Daty tych biegów są zbliżone, co wymaga układania kilkuletnich planów: maraton tokijski, londyński i bostoński odbywają się wiosną (początek marca, początek i połowa kwietnia), a pozostałe – jesienią (koniec września w Berlinie, początek października w Chicago i początek listopada w Nowym Jorku). Okres otwartych zapisów jest krótki (jedynie pięć dni w Bostonie) i wyprzedza datę imprez o wiele miesięcy. Wysłanie zgłoszenia nie oznacza kwalifikacji – ponieważ chętnych jest zawsze więcej niż numerów startowych, prowadzi się losowania. Zmniejsza to szanse sukcesu; maraton tokijski i londyński są nagminnie oblegane.
Istnieją również dodatkowe wymagania. Maraton bostoński nie organizuje loterii, lecz wymaga uzyskania określonego czasu ustalonego w zależności od płci i wieku, w innym, wcześniejszym maratonie. Spełnienie tego kryterium nie gwarantuje sukcesu – kwalifikują się najszybsi kandydaci. Czas kwalifikujący może oferować możliwość uzyskania numeru startowego poza ogólnym losowaniem – gwarantowaną w Chicago i Tokyo, lub decydowaną kolejnością zgłoszeń w Nowym Jorku. Maraton londyński oferuje miejsca startowe na podstawie czasu kwalifikującego jedynie rezydentom Wielkiej Brytanii. Dlatego warto postarać się o jak najlepszy czas w maratonach odbywających się nie wcześniej niż rok przed okresem zapisów wymarzonych Marathon Majors. Trasy tych maratonów muszą być certyfikowane. Aby mieć pewność, że wynik uzyskany w innym kraju będzie uwzględniony do kwalifikacji w Marathon Majors, warto stawić na certyfikacje przez międzynarodowe stowarzyszenia takie jak AIMS. W Polsce członkami AIMS są obecnie: maraton krakowski, warszawski, wrocławski, poznański oraz Silesia Marathon.
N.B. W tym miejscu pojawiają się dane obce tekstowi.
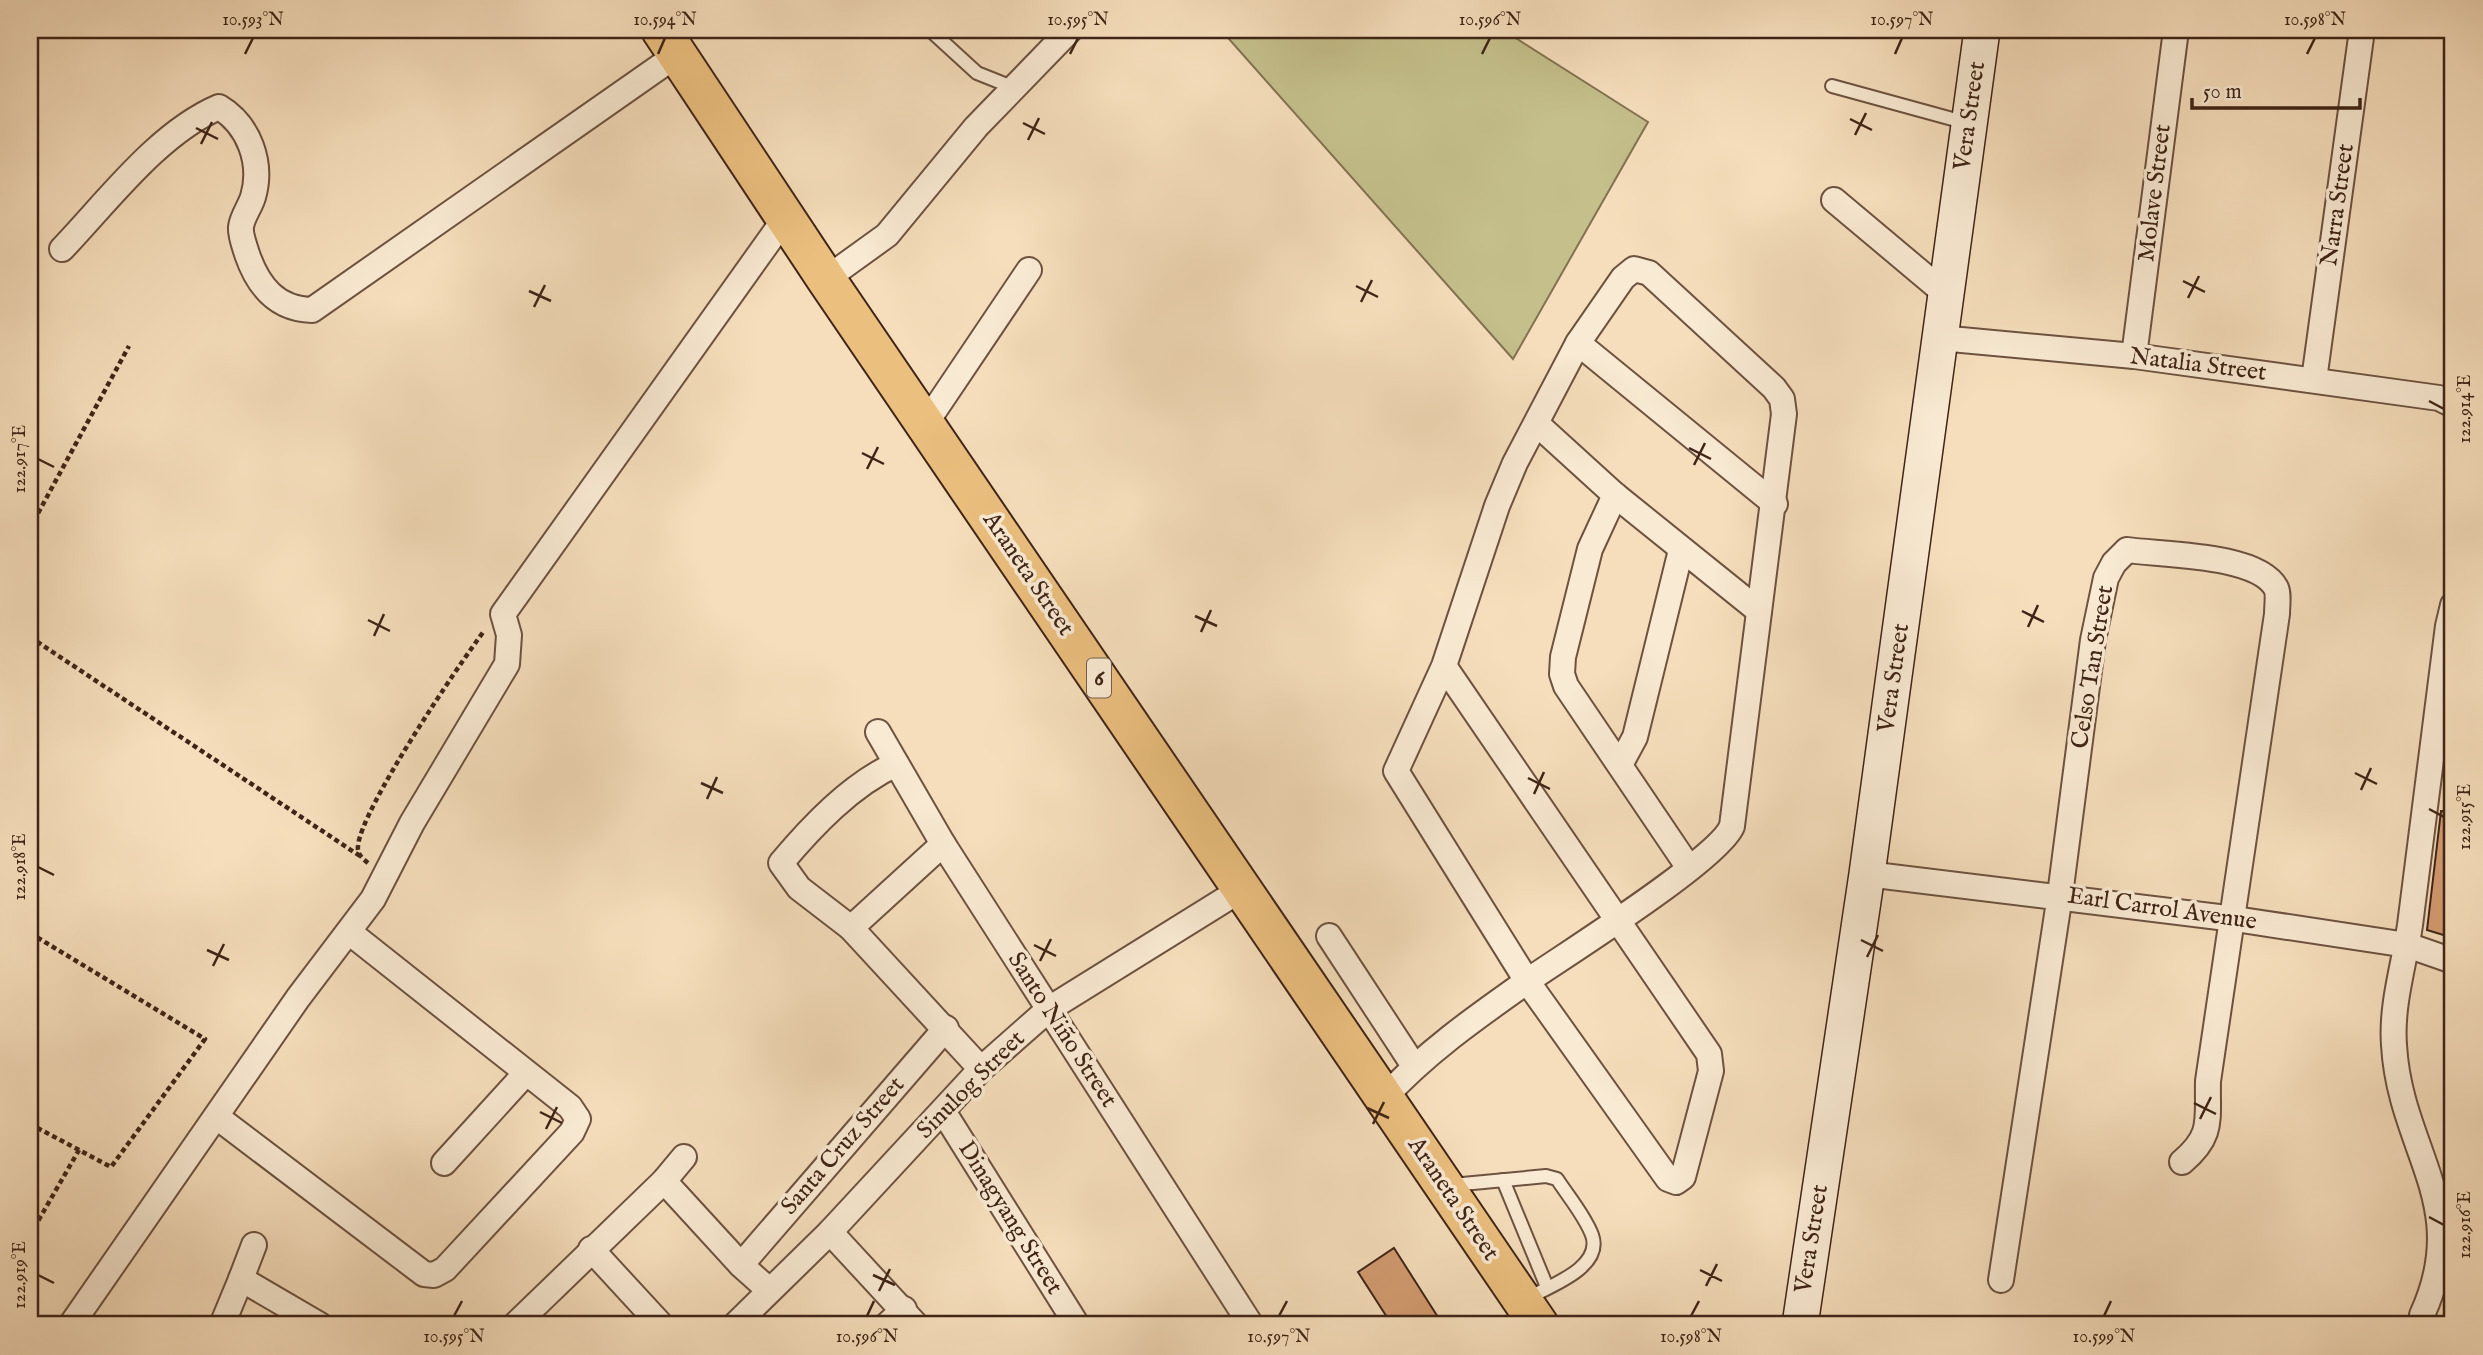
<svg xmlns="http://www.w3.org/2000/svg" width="2483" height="1355" viewBox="0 0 2483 1355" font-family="'IM FELL English',serif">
	<rect width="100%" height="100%" fill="#f6debc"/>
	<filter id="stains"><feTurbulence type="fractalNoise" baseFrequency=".00286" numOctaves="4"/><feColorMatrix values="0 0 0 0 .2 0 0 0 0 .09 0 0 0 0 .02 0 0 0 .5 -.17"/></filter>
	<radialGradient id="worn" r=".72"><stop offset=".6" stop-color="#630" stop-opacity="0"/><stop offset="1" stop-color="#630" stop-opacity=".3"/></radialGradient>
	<path fill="#c4bf8b" stroke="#827251" stroke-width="2" d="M1221,30h282l145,92 -135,237z"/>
	<g fill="#d39b71" stroke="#3f2417" stroke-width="2">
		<path d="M2441,811l12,1v126l-26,-8z"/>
		<path d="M1394,1248l49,77h-51l-34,-53z"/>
	</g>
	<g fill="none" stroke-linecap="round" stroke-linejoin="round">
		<g stroke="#6d5240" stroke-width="16">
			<g id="lane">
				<path d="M930,30l47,43 35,14"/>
				<path d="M1832,86l135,37"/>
				<path d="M1503,1180l44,107"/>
				<path d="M1452,1185l94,-9 11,3c11,17 28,37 35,56 12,33 -45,52 -66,64"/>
			</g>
		</g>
		<g stroke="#6d5240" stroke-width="28">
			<g id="street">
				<path d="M1834,200l112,94"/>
				<path d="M62,249c45,-47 96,-116 157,-142 30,18 44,56 34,90 -3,10 -11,20 -12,30 -1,8 4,20 6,27 11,32 29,55 65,56l366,-256"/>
				<path d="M826,279l61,-44 89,-108 94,-97"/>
				<path d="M1940,338l194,18 305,42 14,7"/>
				<path d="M1578,343l197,161"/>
				<path d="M2134,356l42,-326"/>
				<path d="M2314,380l48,-350"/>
				<path d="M926,423l103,-153"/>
				<path d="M1537,424l78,71 144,116"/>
				<path d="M1615,495l-25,54 -27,108 -1,17 4,12 123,182"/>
				<path d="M878,732l65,112 308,481"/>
				<path d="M1621,763l14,-26 46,-187"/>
				<path d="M896,764c-45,21 -83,61 -115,99l18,25 52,40 130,141"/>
				<path d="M1867,874l368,45 172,26 46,16"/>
				<path d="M851,928l92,-84"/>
				<path d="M1329,936l85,130"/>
				<path d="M1384,1098c42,-46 94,-82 145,-118 36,-25 191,-122 203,-154l52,-412 -2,-15 -8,-11 -125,-115 -15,-4 -11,9 -45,65 -63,120 -18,43 -53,160 -48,105 131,210 141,198 8,3 7,-5 28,-106 -2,-17 -265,-388"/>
				<path d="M943,1111l134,214"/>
				<path d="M217,1117l207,157 10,1 11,-6 127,-137 6,-13 -8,-12 -221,-175"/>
				<path d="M444,1163l82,-90"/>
				<path d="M664,1181l77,84 28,25"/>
				<path d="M830,1232l86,93"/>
				<path d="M591,1249l70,76"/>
				<path d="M741,1265l205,-237"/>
				<path d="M241,1279l13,-34"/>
				<path d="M2001,1280l59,-385 33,-255 13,-62 8,-15 13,-13c36,5 131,4 149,38 3,6 1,18 1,26l-69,467c-1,39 6,54 -26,81"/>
				<path d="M2422,1315c51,-111 -22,-164 -28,-270 -3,-40 10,-80 16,-120 12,-100 26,-199 38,-299l5,-21"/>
				<path d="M71,1325l227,-327 75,-99 39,-76 95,-159 2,-29 -6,-21 283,-397"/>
				<path d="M222,1325l19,-46 79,46"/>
				<path d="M515,1325l149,-144 20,-24"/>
				<path d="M735,1325l95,-93 151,-163 68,-60 193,-120"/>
				<path d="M887,1325l17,-16"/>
			</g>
		</g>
		<g stroke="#3f2417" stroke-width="38">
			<path id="secondary" d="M1800,1325l67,-451 115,-844"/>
		</g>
		<g stroke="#3f2417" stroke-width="42">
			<path id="highway" d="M661,30l165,249 713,1046"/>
		</g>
		<g stroke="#3f2417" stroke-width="4.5" stroke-dasharray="5 3.5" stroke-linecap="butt">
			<path d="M30,528l99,-182"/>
			<path d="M30,637l330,219"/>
			<path d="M368,863c-6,-5 -11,-9 -10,-17 3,-37 100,-180 126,-215"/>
			<path d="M30,933l175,106 -94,128 -81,-43"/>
			<path d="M30,1235l49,-85"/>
		</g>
		<use href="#lane" stroke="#f9ead3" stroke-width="12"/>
		<use href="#street" stroke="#f9ead3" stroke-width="24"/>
		<use href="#secondary" stroke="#f9ead3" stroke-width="35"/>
		<use href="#highway" stroke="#ebbf7e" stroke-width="38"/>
	</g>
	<path fill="none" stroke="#3f2417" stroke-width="2.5" d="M245,54l8,-16M658,54l7,-16M1070,54l8,-16M1482,54l8,-16M1895,54l7,-16M2307,54l8,-16M1850,119l22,11M1023,123l22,11M196,128l22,11M1855,135l11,-22M1028,140l11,-22M201,144l11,-22M2183,281l22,11M1356,286l22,11M529,291l22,10M2188,298l11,-22M1361,302l11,-22M534,307l11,-22M2429,401l15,8M1689,448l22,11M862,453l22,11M38,459l16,8M1694,465l11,-22M867,469l11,-22M2022,611l22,11M1195,616l22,10M368,620l22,11M2028,627l10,-22M1201,632l10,-22M374,636l10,-22M2355,773l22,11M1528,778l22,11M701,783l22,10M2361,790l10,-22M1534,794l10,-22M707,799l10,-22M2429,809l15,8M38,867l16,8M1861,940l22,11M1034,945l22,11M207,950l22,10M1867,957l11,-22M1040,961l11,-22M213,966l11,-22M2194,1103l22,11M1367,1108l22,10M540,1112l22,11M2200,1119l11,-22M1373,1124l11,-22M546,1129l11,-22M2429,1217l15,8M1700,1270l22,11M38,1275l16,8M873,1275l22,10M1706,1286l11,-22M879,1291l11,-22M454,1316l8,-15M867,1316l7,-15M1279,1316l8,-15M1691,1316l8,-15M2104,1316l7,-15"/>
	<g text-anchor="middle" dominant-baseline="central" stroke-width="7" stroke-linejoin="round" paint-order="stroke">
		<rect fill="#f9ead3" stroke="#775f4f" stroke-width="2" x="1087" y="658.5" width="24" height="39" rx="5"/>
		<g font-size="23" font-weight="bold" fill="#3f2417">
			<text x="1099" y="678">6</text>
		</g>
		<g font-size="24" fill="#3f2417" stroke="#f9ead3">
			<text transform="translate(1970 116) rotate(-82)">Vera Street</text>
			<text transform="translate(2155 193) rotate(-83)">Molave Street</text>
			<text transform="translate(2338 205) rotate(-82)">Narra Street</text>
			<text transform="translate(2198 365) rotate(7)">Natalia Street</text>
			<text transform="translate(1028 574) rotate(56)">Araneta Street</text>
			<text transform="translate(2093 667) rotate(-81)">Celso Tan Street</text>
			<text transform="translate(1894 678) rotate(-82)">Vera Street</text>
			<text transform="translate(2162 909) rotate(8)">Earl Carrol Avenue</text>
			<text transform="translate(1062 1030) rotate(57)">Santo Niño Street</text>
			<text transform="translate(971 1085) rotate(-45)">Sinulog Street</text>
			<text transform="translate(843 1146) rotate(-49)">Santa Cruz Street</text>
			<text transform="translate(1453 1199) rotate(56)">Araneta Street</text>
			<text transform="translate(1010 1218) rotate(58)">Dinagyang Street</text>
			<text transform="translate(1812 1239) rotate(-81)">Vera Street</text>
		</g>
	</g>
	<rect width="2483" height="1355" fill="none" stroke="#f6debc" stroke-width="77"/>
	<path d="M2192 98v10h168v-10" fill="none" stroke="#3f2417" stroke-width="3.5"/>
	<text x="2203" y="98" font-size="21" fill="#3f2417" stroke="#f9ead3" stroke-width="5" paint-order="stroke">50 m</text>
	<rect x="38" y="38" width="2406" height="1278" fill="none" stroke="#3f2417" stroke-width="2.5"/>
	<g font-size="18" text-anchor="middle" fill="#3f2417">
		<text x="253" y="25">10.593°N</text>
		<text x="665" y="25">10.594°N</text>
		<text x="1078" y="25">10.595°N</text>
		<text x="1490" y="25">10.596°N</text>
		<text x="1902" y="25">10.597°N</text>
		<text x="2315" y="25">10.598°N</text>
		<text transform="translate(2464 409) rotate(-90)" y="6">122.914°E</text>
		<text transform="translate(19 459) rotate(-90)" y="6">122.917°E</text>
		<text transform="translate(2464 817) rotate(-90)" y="6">122.915°E</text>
		<text transform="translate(19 867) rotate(-90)" y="6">122.918°E</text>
		<text transform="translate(2464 1225) rotate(-90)" y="6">122.916°E</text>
		<text transform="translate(19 1275) rotate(-90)" y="6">122.919°E</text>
		<text x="454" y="1342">10.595°N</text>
		<text x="867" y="1342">10.596°N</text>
		<text x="1279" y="1342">10.597°N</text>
		<text x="1691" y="1342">10.598°N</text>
		<text x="2104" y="1342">10.599°N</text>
	</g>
	<rect width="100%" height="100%" filter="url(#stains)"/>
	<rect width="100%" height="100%" fill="url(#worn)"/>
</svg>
Numery startowe można również uzyskać kontaktując się ze stowarzyszeniami charytatywnymi z listy opublikowanej przez organizatorów maratonu, co wymaga uzbierania określonej sumy datków. Wysokość datków jest ustalana indywidualnie z każdą organizacją charytatywną, lecz niektóre maratony wymagają minimalnych kwot – 1.250USD w Chicago, 1.000GBP w Londynie, 25.300JPY w Tokyo lub 5.000USD w Bostonie. Można również wykupić pakiety od biur podróży współpracujących z danym maratonem. Listy takich biur podróży niekiedy obejmują polskich partnerów – jak w przypadku maratonu berlińskiego i nowojorskiego w 2023 roku. Liczba miejscówek oferowanych przez organizacje charytatywne i biura podróży jest również ograniczona – mogą one szybko zostać wyprzedane.
Koszty uczestnictwa to dodatkowy czynnik decydujący o wysiłku logistycznym i finansowym, jaki należy inwestować w plany biegowe. Opłaty startowe są różnej wysokości – od 125GBP za maraton londyński do 295USD za nowojorski. Pakiety proponowane przez biura podróży obejmują te opłaty, jak również koszty przelotów i zakwaterowania, co pomaga zmniejszyć ciężar organizacyjny.
Trasy tych maratonów są dość zróżnicowane pod względem trudności: najbardziej płaskie, a równocześnie najszybsze, są w Berlinie i Chicago. Największe różnice poziomów, wymagające strategicznego planowania wysiłku, są w Nowym Jorku i Bostonie. Różnice poziomów w tym pierwszym mieście wynikają z obecności pięciu mostów na trasie (z których dwa są dość długie – jeden na samym początku) oraz wzniesień na Fifth Avenue i w Central Park. W Bostonie, po długim odcinku w dół na początku trasy następują cztery wzgórza kończące się słynnym, najtrudniejszym Heartbreak Hill.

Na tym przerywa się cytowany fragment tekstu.